DIRECTIONS ->
1: Write out the part of the electricity forecasting passage starting at "Monthly Electricity Consumption Forecast" and ending at "and complex task.".
2: Answer these questions from the electricity forecasting passage:
(a) Which factors are listed as influencing the prediction of power consumption?
(b) What does most previous electricity forecasting work predict?
(c) What kind of model does the paper propose?
3: Pick up the electricity forecasting passage after its last sentence and keep writing.

DOCUMENT PASSAGE ->
* * * * * * *

Monthly Electricity Consumption Forecast Based on Multi-Target Regression

Show more

1. Introduction

In the electricity market environment, monthly electricity forecasting of urban power grids helps to better operate and maintain generators. It can also help power system operators adjust the progress of the grid [1] . More importantly, accurate electricity consumption forecasting is an important issue in power grid planning and development. Since electricity has a great impact on society, it is necessary to find a fast, feasible and accurate method for predicting power consumption. Accurately predicting power consumption is influenced by a range of factors, such as population density, economic growth, power facilities, and climate factors, making forecasting a challenging and complex task.

In the actual prediction process of electricity consumption, there are the following challenges: 1) the monthly data on electricity consumption has the nonlinear characteristics of the two trends of volatility and trend. It is difficult for a single prediction model to describe this nonlinear change process, which is difficult to achieve the demand for forecasting accuracy [2] ; 2) the monthly data on electricity consumption has its own variation law, and it has certain uncertainty due to internal and external multi-factors. It is difficult to introduce relevant variables to reflect these two in the mathematical modeling process. 3) Because the change of the electricity quantity data has a certain randomness [3] [4] , the prediction model with high fitting precision to the historical data does not necessarily have high prediction accuracy for future power. In order to solve these thorny problems, many scholars have proposed many prediction techniques. Each method has its own advantages and disadvantages, and there is no prediction method or all predictions of the model.

Most of the previous electricity forecasting work only predicts the total electricity consumption of the whole society or the electricity consumption of a single industry. There is very little work to predict the electricity consumption of each industrial structure at the same time. In order to solve the problems faced in the actual forecasting work, this paper proposes a method to predict the monthly electricity consumption of various industries. This paper fully considers the external factors other than electricity consumption and the correlation between electricity consumption in various industries. Mathematical models are constructed with different dimensions to collect data which contains correlation factors. The data will be combined with actual power consumption data. A method, combing variance and covariance, is proposed. Our proposed multi-target tree regression model can more accurately predict the total monthly electricity consumption of the whole society.

* * * * * * *

GIVEN INFORMATION ->
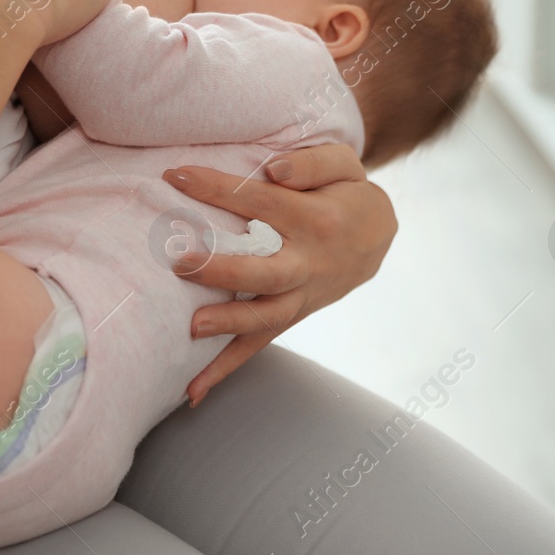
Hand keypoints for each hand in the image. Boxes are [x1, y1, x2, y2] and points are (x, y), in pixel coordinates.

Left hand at [161, 144, 395, 404]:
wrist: (379, 237)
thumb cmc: (348, 193)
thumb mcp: (345, 165)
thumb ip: (312, 162)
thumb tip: (273, 168)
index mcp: (317, 219)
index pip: (260, 202)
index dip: (217, 188)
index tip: (175, 176)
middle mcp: (310, 262)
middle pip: (266, 271)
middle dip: (224, 269)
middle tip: (181, 263)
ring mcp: (302, 295)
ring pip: (266, 316)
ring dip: (229, 323)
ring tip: (191, 327)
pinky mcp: (293, 315)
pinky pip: (258, 344)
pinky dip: (225, 369)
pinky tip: (191, 392)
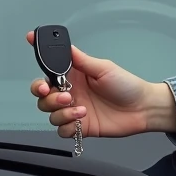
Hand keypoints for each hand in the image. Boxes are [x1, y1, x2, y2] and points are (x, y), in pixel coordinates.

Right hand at [27, 31, 175, 138]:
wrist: (142, 108)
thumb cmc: (127, 86)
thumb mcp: (104, 68)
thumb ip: (82, 60)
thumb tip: (66, 46)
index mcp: (75, 75)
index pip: (49, 69)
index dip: (39, 63)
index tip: (33, 53)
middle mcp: (71, 92)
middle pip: (42, 95)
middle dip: (45, 96)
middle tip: (63, 96)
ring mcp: (73, 110)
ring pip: (49, 113)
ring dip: (61, 111)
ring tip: (81, 109)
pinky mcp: (79, 126)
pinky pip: (61, 129)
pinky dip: (67, 125)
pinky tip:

* * * * * * *

ANSWERS IN ORDER ->
1:
Monthly Electricity Consumption Forecast Based on Multi-Target Regression

Show more

1. Introduction

In the electricity market environment, monthly electricity forecasting of urban power grids helps to better operate and maintain generators. It can also help power system operators adjust the progress of the grid [1] . More importantly, accurate electricity consumption forecasting is an important issue in power grid planning and development. Since electricity has a great impact on society, it is necessary to find a fast, feasible and accurate method for predicting power consumption. Accurately predicting power consumption is influenced by a range of factors, such as population density, economic growth, power facilities, and climate factors, making forecasting a challenging and complex task.

2:
(a) Population density, economic growth, power facilities, and climate factors.
(b) Either the total electricity consumption of the whole society or the electricity consumption of a single industry.
(c) A multi-target tree regression model.

3:
2. Related Work

In the past few decades, researchers have done a lot of research on electricity consumption forecast. Commonly used electricity consumption forecast methods can be divided into two categories: one is based on the time series method. The other is based on algorithms in machine learning, including multiple linear regression [5] , support vector machines [6] , random forests, GBDT, XGBoost, BP algorithms and LSTM algorithms in neural network algorithms [7] [8] . However, monthly power demand forecasting through multivariate time series analysis is a complex task. Most previous studies assume that the input and output variables are fixed and the statistical model is applied [9] [10] . However, internal factors of actual monthly electricity demand and external variables that may affect power demand have been found to be non-stationary. When one or more external variables are non-stationary, it is necessary to consider complex models that can describe the series of nonlinear inputs and outputs [11] [12] .

Multi-objective prediction, also known as multivariate prediction or multi-output regression, refers to the task of predicting multiple continuous variables using a common set of input variables. The final task is to predict multiple real-valued target variables. Although multi-target prediction is a relatively young topic, it has been applied in many fields, such as: predicting the impact of airflow noise on vehicle engines, forest monitoring, and ecological model establishment. There are also many energy-related forecasts, such as, wind and solar production forecasts. The multi-objective regression method also provides an effective modeling method, which not only considers the basic relationship between the feature and the corresponding target, but also considers the relationship between the targets, thus ensuring better representation and interpretability of true values. Another advantage of multi-objective methods is that they can produce simpler models with better computational efficiency. The multi-objective prediction method in this paper is based on the single-target prediction algorithm of AdaBoost regression tree. On this basis, consider the relevance and order between the targets, and then consider the dependence relationship between multi-objective variables, and predict the multi-objective variables by expanding the space of the input variables.

3. Method

3.1. Data Set and Preprocessing

The data used in this paper is from the Shanghai Municipal Government Data Service Network, and the monthly electricity consumption data for Shanghai from 2014 to 2017. The economic factor data comes from data released by the Shanghai Municipal Bureau of Statistics, including GDP growth dynamics, urbanization rate and GDP of the three major industrial structures. The weather factor data comes from the Shanghai Meteorological Network, which can check the weather conditions of the day and the next few days, as well as the historical weather conditions. Meteorological conditions mainly include time, weather conditions, temperature, wind speed, humidity and air pressure.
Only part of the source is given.